As details on the Comet’s closing surface, we reached Michelle “Mamma Casserole”

As details on the Comet’s closing surface, we reached Michelle “Mamma Casserole” Smith, the club’s music booker for nine years, for her side of the story. (Our attempts to reach club owner Brian Balodis so far have been unsuccessful.)

Smith says Balodis, a former banker, struggled with alcoholism after buying the venue in 2007. “The guy should have never bought a bar,” Smith said last night in a phone call, adding that the first-time bar owner “bought the bar because he thought it was cool.”

Smith, who worked with Balodis for six years, says at first “the Comet was doing really well, and he wasn’t drinking a lot.” Then things just started to go downhill. Her checks began bouncing, she says, and when she was offered money from the till, there was nothing there, either. “He essentially owes me $8000 in back wages,” Smith says.

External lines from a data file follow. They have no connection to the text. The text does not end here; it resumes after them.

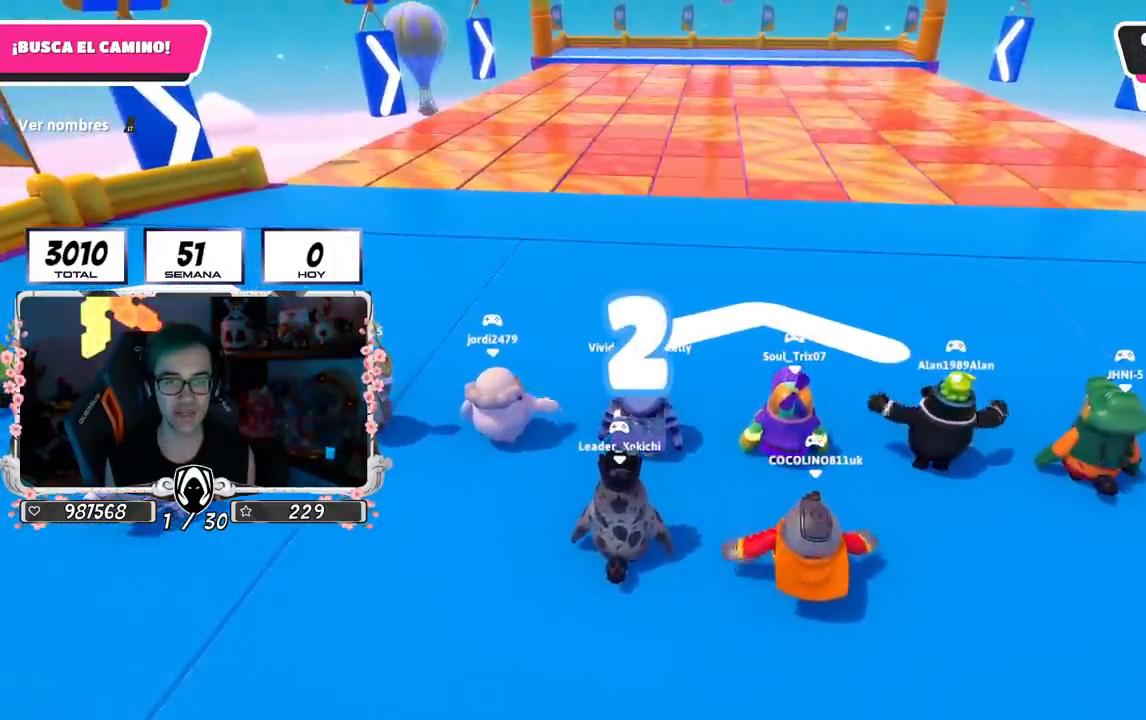
{"buttons": [], "left_stick": "up", "right_stick": "center", "events": [[134, "right_stick", "right"], [217, "right_stick", "center"]]}
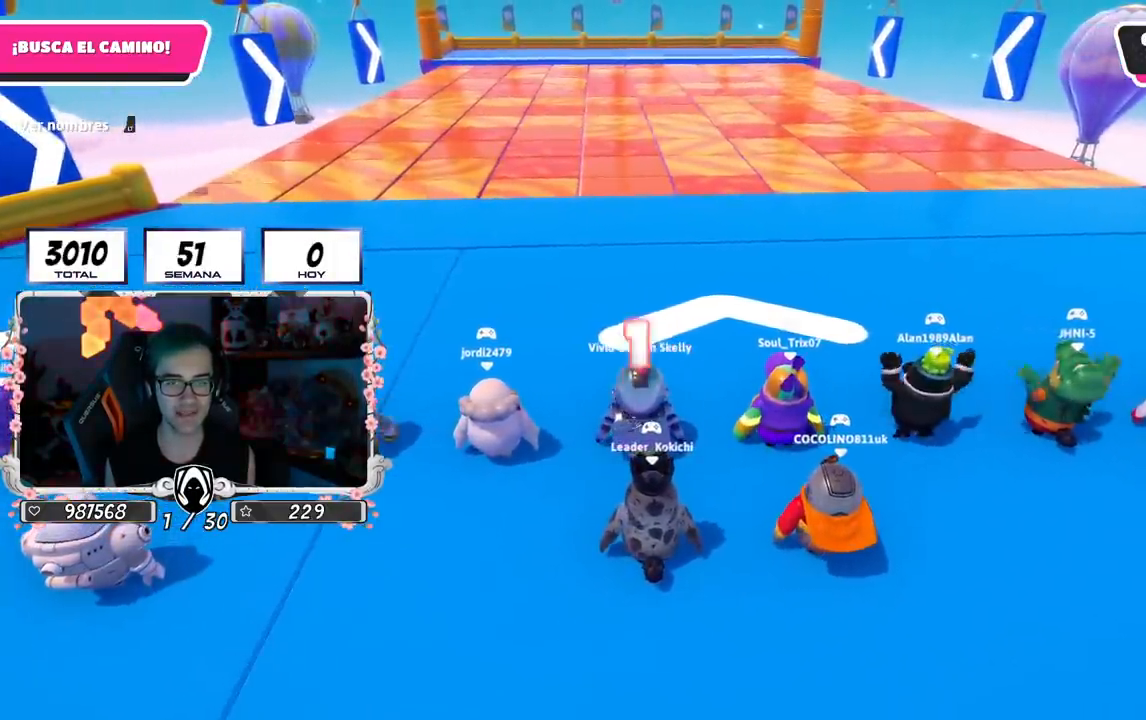
{"buttons": [], "left_stick": "up-left", "right_stick": "center", "events": [[500, "left_stick", "up-left"]]}
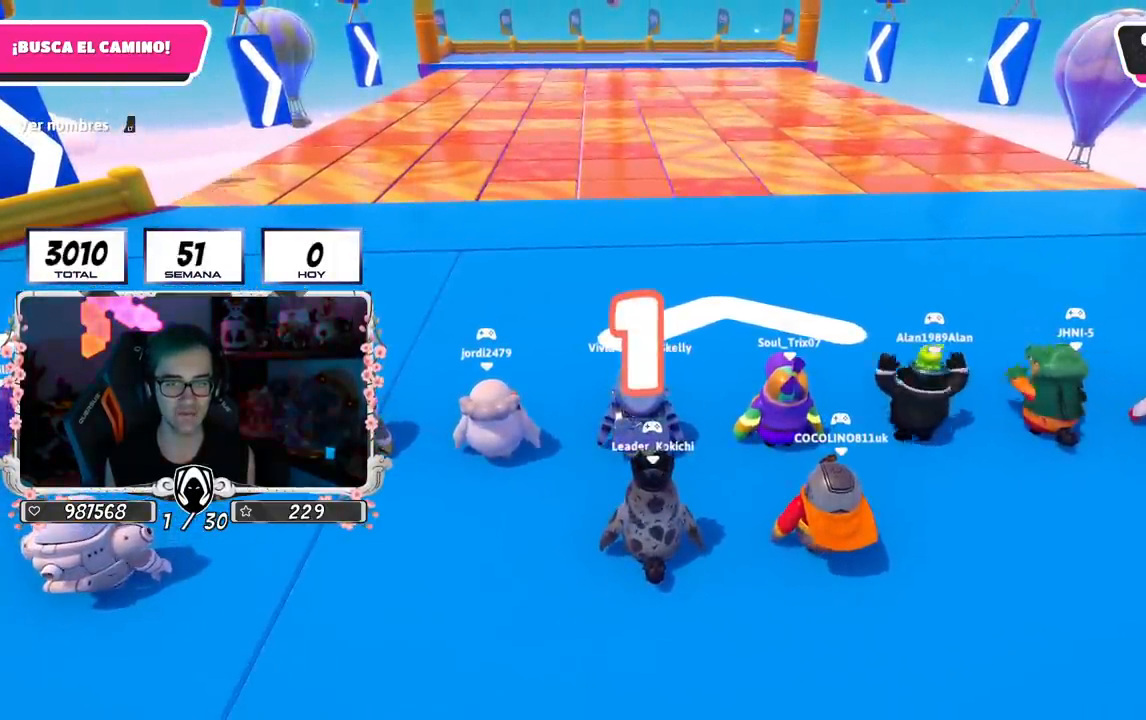
{"buttons": [], "left_stick": "up-left", "right_stick": "center", "events": []}
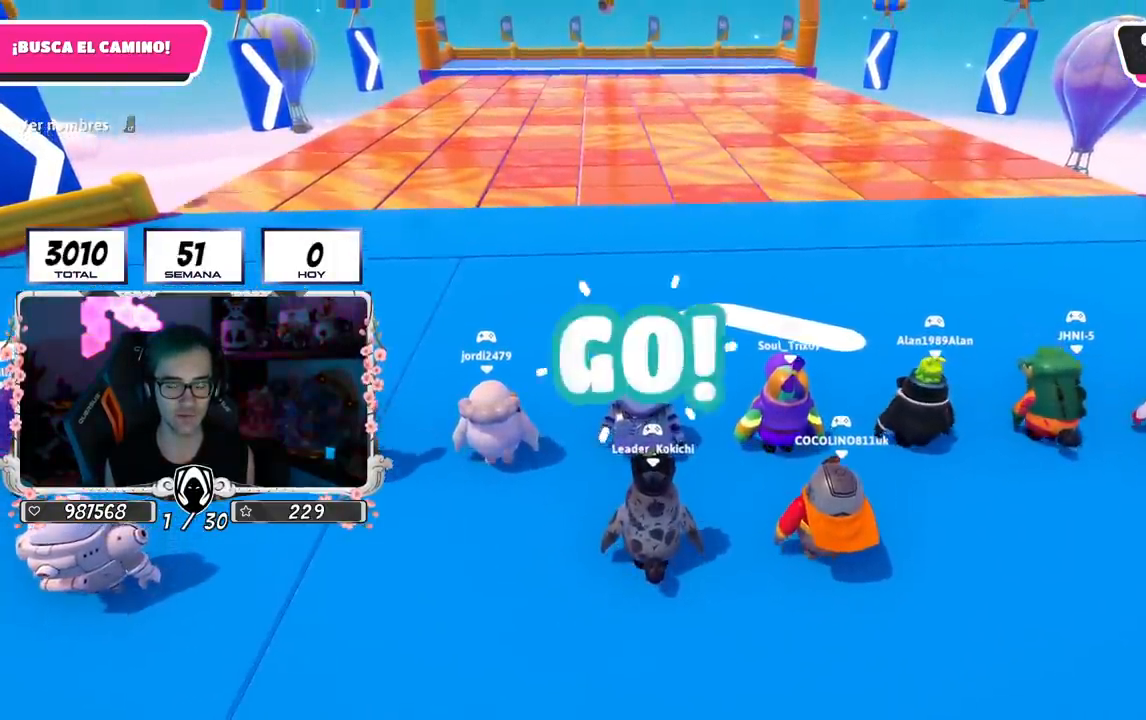
{"buttons": [], "left_stick": "up", "right_stick": "center", "events": [[133, "left_stick", "up"], [233, "left_stick", "up-left"], [333, "left_stick", "up"]]}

When she asked Balodis if the venue was in danger of closing, the owner reportedly said he has “a partnership lined up for October 1st” and that the new arrangement was going to be “better than ever.”

“He kept saying he’d pay me back,” she says.

But as she recently posted on Facebook, “The Comet owner secretly removed the sound system and other items of value from the venue. So it looks like we are kaput unless another owner decides to lease the place from the building owner and maintain it as The Comet Tavern.” Over the phone, Smith adds, “my turntables, my mixer, and the soundguy’s microphones are still in there.”

Adding to Balodis’ business troubles, Smith says his condo had been foreclosed on. CHS Seattle published court documents reporting this as well.

“I knew the end was coming,” Smith says. “I was just booking bands to keep the other Comet employees working. [But] I have hope that someone will take it over, maintain its integrity.”

There are hints that local musician Ian Hill is considering stepping in to do just that. We’ll keep you posted as we find out more, and continue to try to reach Balodis. Meantime, Nancy Guppy’s recent profile on the decades-old dive is an excellent look at a piece of Seattle history—a story that includes a bar stool containing the ashes of Ethel, a former Comet owner—that would be a tremendous loss to the community, should it go away forever.